Diz um crítico de arte francês: « L’importance majeure de l’oeuvre de Debret, outre la valeur d’un enseignement qui allait bientôt porter ses fruits, résida paradoxalement dans sa capacité d’enregistrer cela même qui était sur le point de disparaître. Ce qui n’a pas empêché le peintre d’histoire de mettre en scène deux couronnements et de représenter dans ses aquarelles la première cour d’une dynastie américaine. » Ou seja: «A maior importância de sua obra, além do valor de um ensino que logo daria frutos, residiu paradoxalmente em sua capacidade de registrar o que estava prestes a desaparecer. O que não impediu o pintor de História de pôr em cena duas coroações e de representar em suas aquarelas a primeira corte de uma dinastia americana.»

DEBRET, DIDEROT E O ILUMINISMO

Na obra Viagem Pitoresca e Histórica ao Brasil, pode ser observada uma forte influência do iluminismo francês, principalmente da Enciclopédia de Denis Diderot, pois Debret não se prende apenas à representação de batalhas, cenas importantes e feitos grandiosos do país. Debret, como já dito anteriormente, representa cenas e características do cotidiano e da sociedade brasileira, como casas, ocas de índios, rostos de pessoas (para tentar mostrar as características do povo brasileiro). Ele procura representar o caráter do povo; seus costumes, festas populares (e da corte), relações de trabalho e utensílios e ferramentas utilizadas pelo povo. Essa proposta de certa forma enciclopédica, de conseguir acumular em livros o máximo de informação e conhecimento acerca de determinado assunto, faz parte dos ideais de diversos iluministas da França do final do século XVIII e início do século XIX – entre eles, o caso mais famoso talvez seja o de Diderot e sua Enciclopédia (l'Encyclopédie, no original), obra que com certeza inspirou Debret acerca de suas representações do Brasil em Viagem Pitoresca e Histórica ao Brasil.

DEBRET: PLAGIADOR?

Joueur d'Uruncungo.No tomo I de Viagem Pitoresca e Histórica ao Brasil, dentre as inúmeras representações de indígenas. Algumas chamam a atenção: eles são representados com pintura corporais muito semelhantes (para não dizer idênticas) às de uma imagem de índios de uma tribo de índios norte-americanos, presente em uma publicação sob o título de Voyages and travels en various parts of the world: during the years 1803, 1804, 1805, 1806, and 1807, feita décadas antes de Viagem Pitoresca e Histórica ao Brasil, pelo naturalista da antiga Prússia, Georg Heinrich von Langsdorff.
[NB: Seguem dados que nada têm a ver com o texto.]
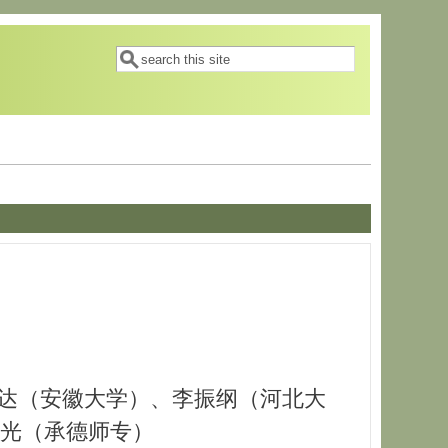
搜索表单
搜索
达（安徽大学）、李振纲（河北大
正光（承德师专）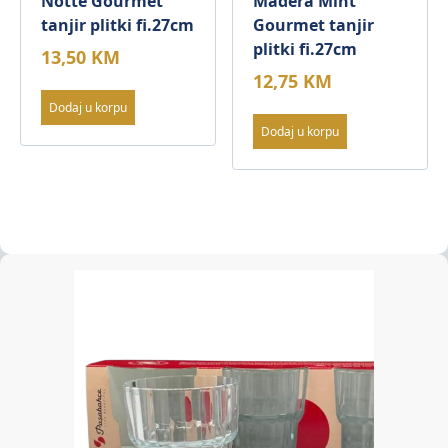
Notte Gourmet
Madera Mint
tanjir plitki fi.27cm
Gourmet tanjir
plitki fi.27cm
13,50
KM
12,75
KM
Dodaj u korpu
Dodaj u korpu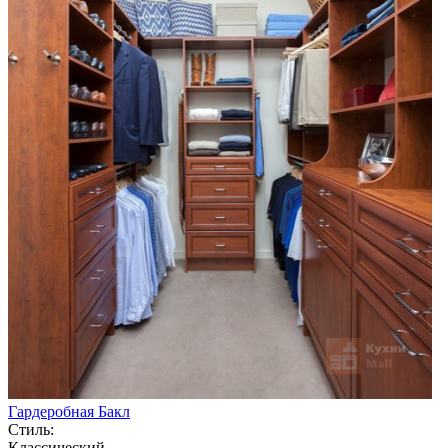
Гардеробная Бакл
Стиль:
Классический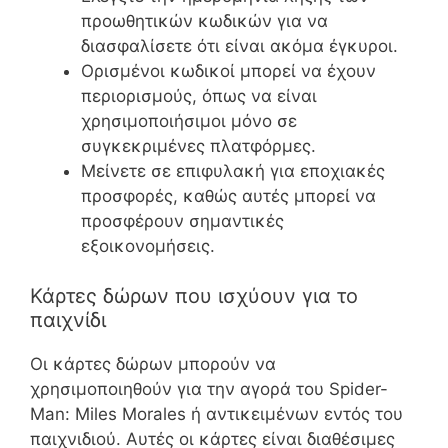
προωθητικών κωδικών για να
διασφαλίσετε ότι είναι ακόμα έγκυροι.
Ορισμένοι κωδικοί μπορεί να έχουν
περιορισμούς, όπως να είναι
χρησιμοποιήσιμοι μόνο σε
συγκεκριμένες πλατφόρμες.
Μείνετε σε επιφυλακή για εποχιακές
προσφορές, καθώς αυτές μπορεί να
προσφέρουν σημαντικές
εξοικονομήσεις.
Κάρτες δώρων που ισχύουν για το
παιχνίδι
Οι κάρτες δώρων μπορούν να
χρησιμοποιηθούν για την αγορά του Spider-
Man: Miles Morales ή αντικειμένων εντός του
παιχνιδιού. Αυτές οι κάρτες είναι διαθέσιμες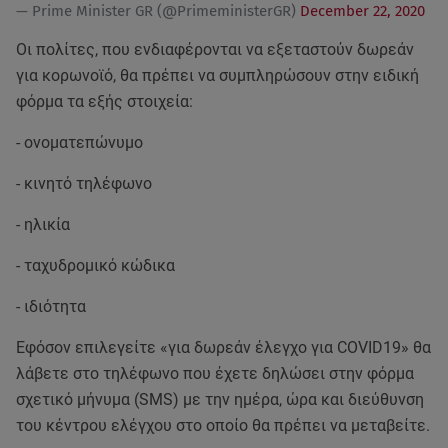
— Prime Minister GR (@PrimeministerGR)
December 22, 2020
Οι πολίτες, που ενδιαφέρονται να εξεταστούν δωρεάν
για κορωνοϊό, θα πρέπει να συμπληρώσουν στην ειδική
φόρμα τα εξής στοιχεία:
- ονοματεπώνυμo
- κινητό τηλέφωνο
- ηλικία
- ταχυδρομικό κώδικα
- ιδιότητα
Εφόσον επιλεγείτε «για δωρεάν έλεγχο για COVID19» θα
λάβετε στο τηλέφωνο που έχετε δηλώσει στην φόρμα
σχετικό μήνυμα (SMS) με την ημέρα, ώρα και διεύθυνση
του κέντρου ελέγχου στο οποίο θα πρέπει να μεταβείτε.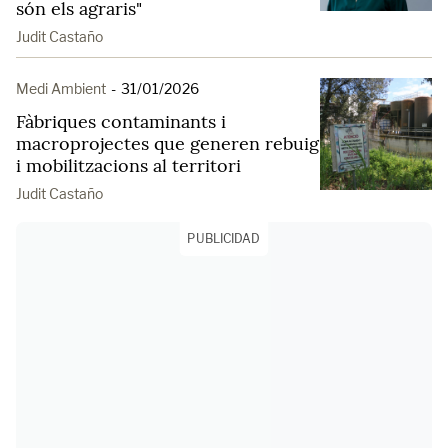
són els agraris"
Judit Castaño
Medi Ambient
-
31/01/2026
Fàbriques contaminants i
macroprojectes que generen rebuig
i mobilitzacions al territori
Judit Castaño
PUBLICIDAD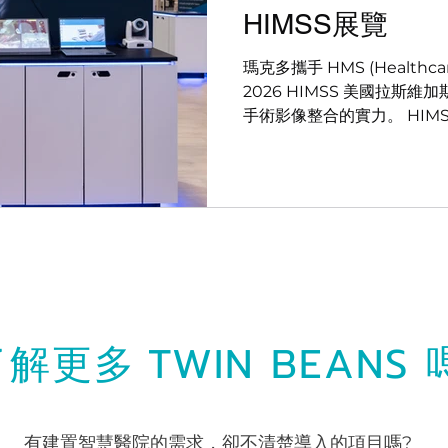
HIMSS展覽
瑪克多攜手 HMS (Healthcare
2026 HIMSS 美國拉斯
手術影像整合的實力。 HIM
訊科技盛會，匯聚臨床醫師
者，共同探索智慧醫療與數位
瑪克多完整呈現 MEDI 系
造更安全、更高效率、可擴充
MEDIRECO｜多源手術影
與資料中心基礎 • MEDIS
大醫療影像管理平台 • MED
統 • MEDIMATRIX｜
正確時間到達正確位置 在這
TWIN BEANS
了解更多
療專業人士展示瑪克多的解
床第一線的寶貴回饋。 特別開心與 #
Alyssa Ellis 交流。Aly
美國 CST/CSFA 專業資
有建置智慧醫院的需求，卻不清楚導入的項目嗎?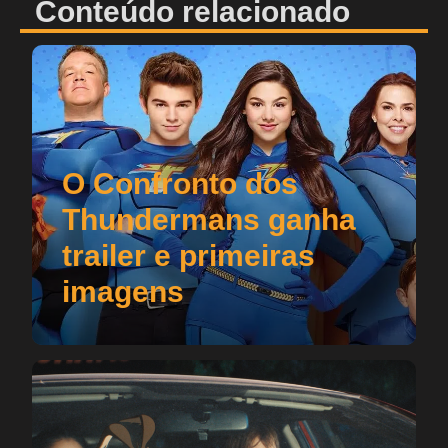
Conteúdo relacionado
O Confronto dos
Thundermans ganha
trailer e primeiras
imagens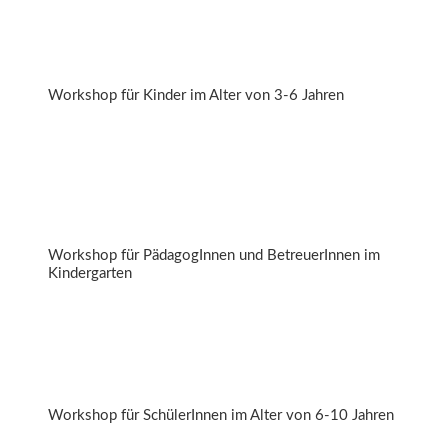
Freche Früchtchen
Workshop für Kinder im Alter von 3-6 Jahren
Vom Erbsenklauber zum Zucchiniliebhaber
Workshop für PädagogInnen und BetreuerInnen im
Kindergarten
Mund auf
Workshop für SchülerInnen im Alter von 6-10 Jahren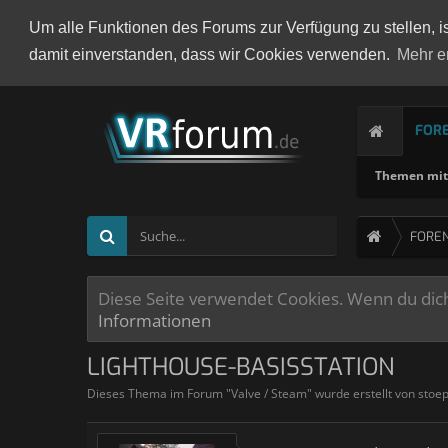
Um alle Funktionen des Forums zur Verfügung zu stellen, i
damit einverstanden, dass wir Cookies verwenden.
Mehr e
FOR
Themen mit 
FORE
Diese Seite verwendet Cookies. Wenn du dich 
Informationen
LIGHTHOUSE-BASISSTATION
Dieses Thema im Forum "
Valve / Steam
" wurde erstellt von
stoep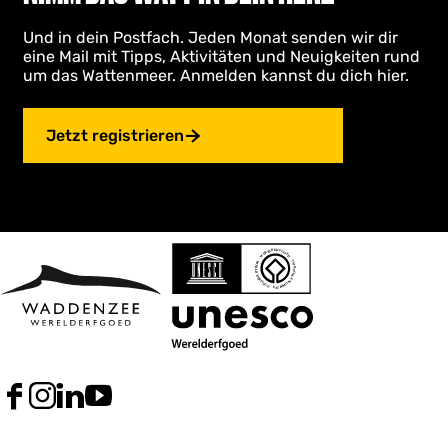
Und in dein Postfach. Jeden Monat senden wir dir
eine Mail mit Tipps, Aktivitäten und Neuigkeiten rund
um das Wattenmeer. Anmelden kannst du dich hier.
Jetzt registrieren
F
I
L
Y
a
n
i
o
c
s
n
u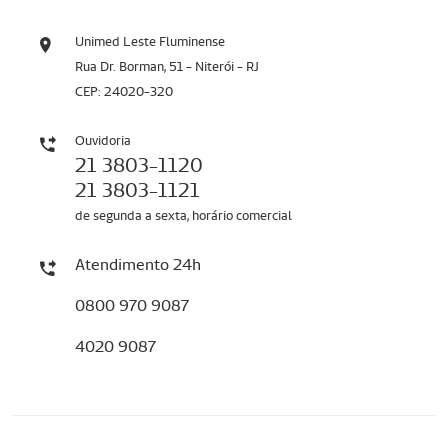
Unimed Leste Fluminense
Rua Dr. Borman, 51 - Niterói - RJ
CEP: 24020-320
Ouvidoria
21 3803-1120
21 3803-1121
de segunda a sexta, horário comercial
Atendimento 24h
0800 970 9087
4020 9087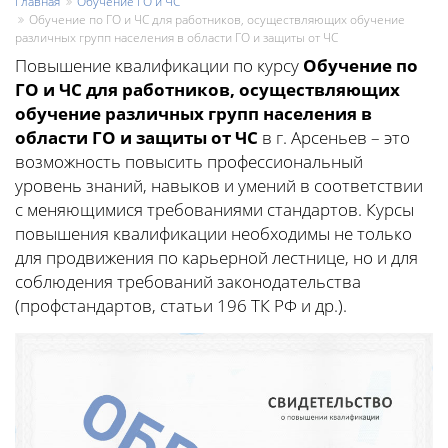
Главная
Обучение ГО и ЧС
Обучение по ГО и ЧС для работников, осуществляющих обучение
различных групп населения в области ГО и защиты от ЧС
Повышение квалификации по курсу
Обучение по
ГО и ЧС для работников, осуществляющих
обучение различных групп населения в
области ГО и защиты от ЧС
в г. Арсеньев – это
возможность повысить профессиональный
уровень знаний, навыков и умений в соответствии
с меняющимися требованиями стандартов. Курсы
повышения квалификации необходимы не только
для продвижения по карьерной лестнице, но и для
соблюдения требований законодательства
(профстандартов, статьи 196 ТК РФ и др.).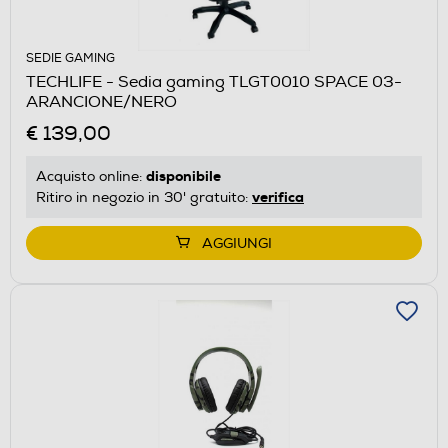
SEDIE GAMING
TECHLIFE - Sedia gaming TLGT0010 SPACE 03-
ARANCIONE/NERO
€ 139,00
disponibile
Acquisto online:
verifica
Ritiro in negozio in 30' gratuito:
AGGIUNGI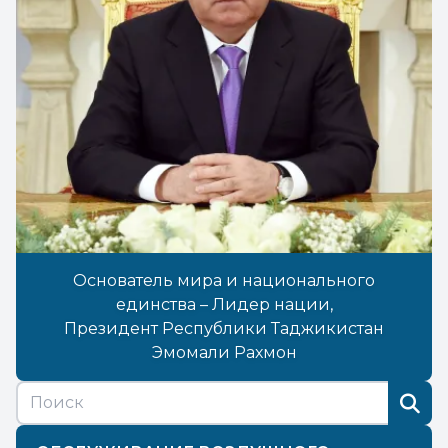
Основатель мира и национального
единства – Лидер нации,
Президент Республики Таджикистан
Эмомали Рахмон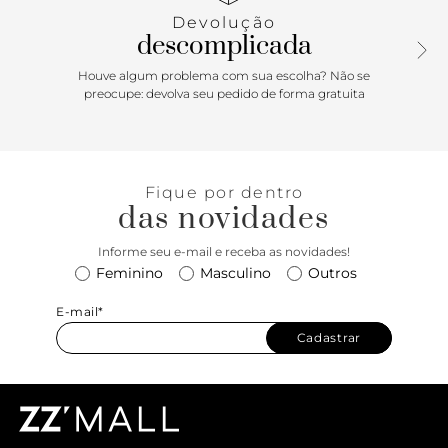
o pé.
Devolução
descomplicada
Houve algum problema com sua escolha? Não se
preocupe: devolva seu pedido de forma gratuita
Fique por dentro
das novidades
Informe seu e-mail e receba as novidades!
Feminino
Masculino
Outros
E-mail*
Cadastrar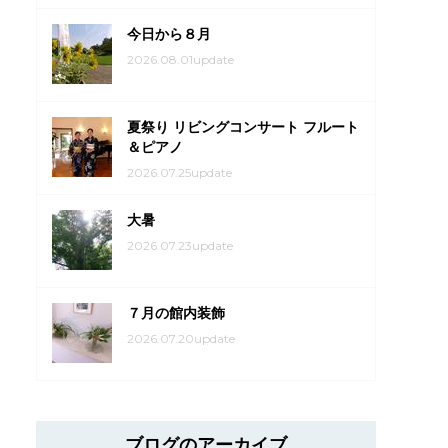
今日から８月
2026.08.01update
夏祭り リビングコンサート フルート
＆ピアノ
2026.07.25update
大暑
2026.07.23update
７月の館内装飾
2026.07.20update
ブログのアーカイブ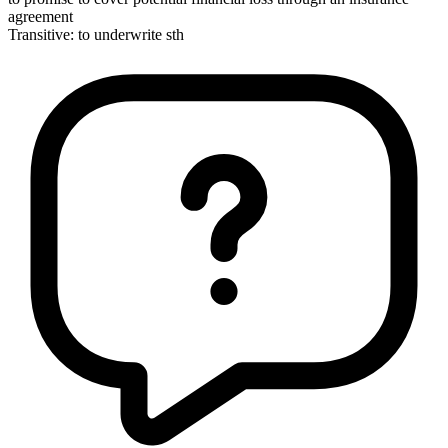
agreement
Transitive
:
to underwrite
sth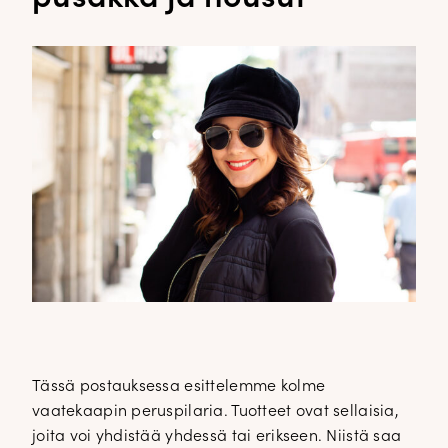
Tässä postauksessa esittelemme kolme
vaatekaapin peruspilaria. Tuotteet ovat sellaisia,
joita voi yhdistää yhdessä tai erikseen. Niistä saa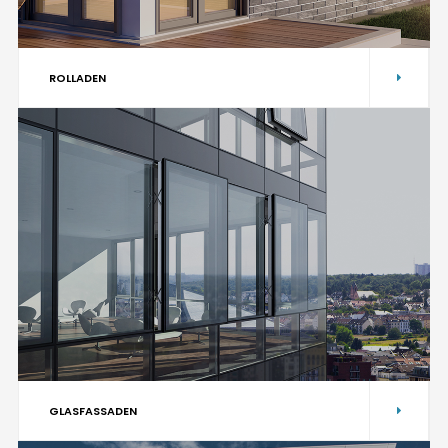
ROLLADEN
GLASFASSADEN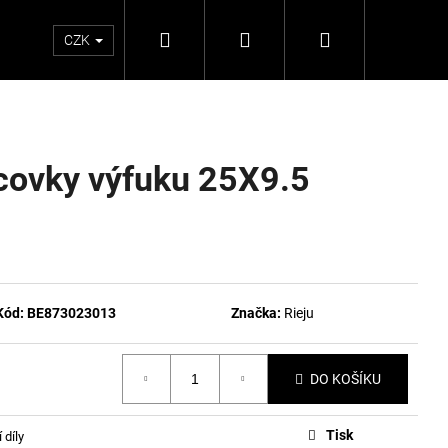
Hledat
Přihlášení
Nákupní
CZK
košík
covky výfuku 25X9.5
Kód:
BE873023013
Značka:
Rieju
DO KOŠÍKU
Tisk
 díly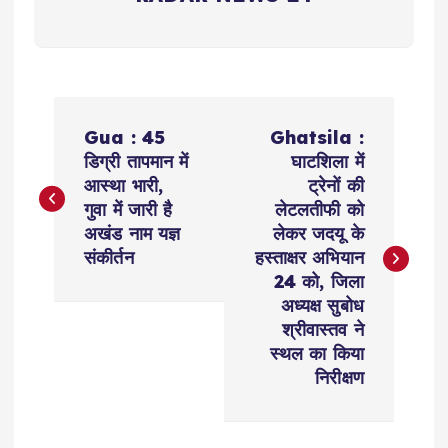
P
Gua : 45
Ghatsila :
o
डिग्री तापमान में
घाटशिला में
आस्था भारी,
ट्रेनों की
s
गुवा में जारी है
लेटलतीफी को
अखंड नाम यज्ञ
लेकर जदयू के
t
संकीर्तन
हस्ताक्षर अभियान
24 को, जिला
n
अध्यक्ष सुबोध
श्रीवास्तव ने
a
स्थल का किया
निरीक्षण
v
A semelhança da pintura de Debret, intitulada Dança de Selvagens da Missão de São José, com a de Langsdorff, intitulada Uma Dança Indígena na Missão de São José em Nova Califórnia é tal que chega a levantar a dúvida entre alguns historiadores: Debret realmente viajou pelo Brasil, como é comumente afirmado, ou teria permanecido apenas nas imediações da cidade de Rio de Janeiro? alguns pesquisadores afirmam que tal hipótese seria verdadeira, e as representações de índios feitas por Debret – como supostamente a citada neste caso comparado com Langsdorff – seriam cópias de representações de outros europeus que participaram de expedições naturalistas. Para reforçar ainda mais esta hipótese, deve-se levar em consideração que muitos utensílios e ferramentas representadas por Debret, já se encontravam em museus de História Natural da época; locais que ele poderia ter visitado sem problema algum.

ENCONTRO EM PARIS

Diz um livro francês: «Après son abdication, D. Pedro 1er et Debret se rencontrèrent par hasard au coin d’une rue de Paris. L’ancien empereur et son peintre d’histoire, le protagoniste et le metteur en scène de l’Empire du Brésil, y auraient fait échange de politesses. Le premier aurait civilement offert sa maison de Paris à l’artiste qu’il avait naguère décoré de l’Ordre du Christ en le traitant d’homme vertueux.» O que se traduz - «Depois da abdicação, D. Pedro I e Debret se encontaram por acaso numa esquina em Paris. O antigo imperador e seu pintor de História, o protagonista e o ´decorador´ do Império do Brasil, trocaram gentilezas. O primeiro, civilmente, ofereceu sua casa em Paris ao artista que antigamente condecorara com a Ordem de Cristo e a quem chamara homem virtuoso.»